Koronavirüste vaka sayıları yüksek seyretmekle birlikte virüsten korunmada sosyal mesafe, maske ve temizlik hâlâ en önemli unsur olarak karşımızda durmakta.
Maske, mesafe ve hijyen konusunda ne kadar duyarlı davranırsak o kadar çabuk kurtulacağız bu illetten.
Bir vatandaş olarak çevremde gözlemlediğim kadarıyla çarşı pazarla kıyaslayınca, korona ile mücadelede en duyarlı davranan cami cemaatini, eczaneleri ve erkek berberlerini sıralayabilirim.
En riskli yerlerden biri de eczaneler olmasına rağmen gerek Eczacılar Odası gerekse de eczacılar çok duyarlı. Düzenli olarak eczaneler oda tarafından dezenfekte edilmekte, içeriye sınırlı sayıda müşteri alınmakta ve kişisel tedbirlerini sağlamakta.
Bir diğer kesim de berber esnafı. Bir süre kısıtlamaya tabi olsalar da yeni normale geçişle birlikte onlar da hizmet vermeye devam etmekte.

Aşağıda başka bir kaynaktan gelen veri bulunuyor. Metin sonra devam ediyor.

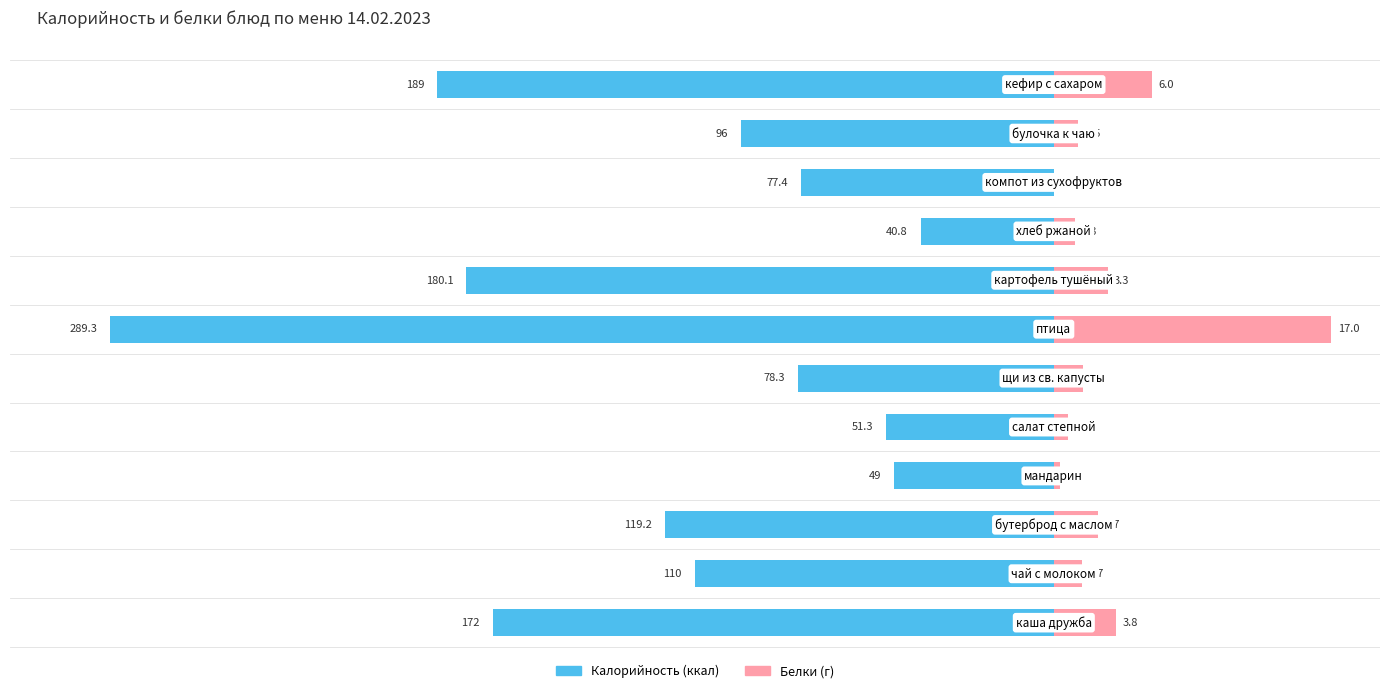

Which has a higher value, 0 or 100?

100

Bu konuda da erkek berberlerinin hijyen konusunda çok dikkatli davrandıklarını söyleyebilirim.
Değirmenlikızık’taki erkek berberi Cüneyt Ulçay, “Yeni normalle birlikte, gerekli tüm tedbirleri alarak işimizi yapmaya, müşterilerimize hizmet vermeye çalışıyoruz. Berberler Odamızın bu konuda çok desteğini görmekteyiz. Oda’nın tüm uyarılarına dikkat ederek harfiyen uyguladığımızda sorun olmuyor tabii.
Sonuç olarak, müşterisinden esnafına, pazarcısından berberine kadar herkes üzerine düşeni yapar, gerekli hassasiyeti gösterirse sorun kalmayacak ve bir an önce bu virüsten kurtulmayı başaracağız.
Bir vatandaş
Söz Sizde okurlarının dikkatine!
Değerli okurlarım, sizlerin sesi olan Söz Sizde köşesine telefonla, sozsizde@olaygazetesi.com.tr, gunayyumruktay@gmail.com mail yoluyla, Instagram ve Facebook sosyal medya hesaplarımdan da ulaşabilirsiniz. Sizlerden ricam, yazılarınıza lütfen ad, soyad ve iletişim kurabileceğim bir telefon eklemeniz ve şayet isminizin yayımlanmasını istemiyorsanız bunu belirtmeniz yeterlidir.
Bunu biliyor musunuz?
♦ “Leb demeden leblebiyi anlamak’ deyimi: Medrese öğrencilerinden ukala bir molla varmış. Farsçadan imtihana girmiş. “Ne soracaklar?” diye öğretmenlerinin ağzına bakıyormuş. Hocalardan biri, Farsça ‘dudak’ anlamına gelen “leb” sözüyle işe başlamış. Ukala molla, “leblebi” diye lafa karışmış, “leb, leblebi kelimesinin bir hecesidir, efendim.” demiş. İmtihandaki hocalar gülmüşler. Soruyu soran hoca:
– Maşallah ‘leb’ demeden ‘leblebiyi’ anladın. Yine de lafın sonunu beklesen iyi olurdu, çünkü akıllı olan, icabında susmasını bilmeli, demiş.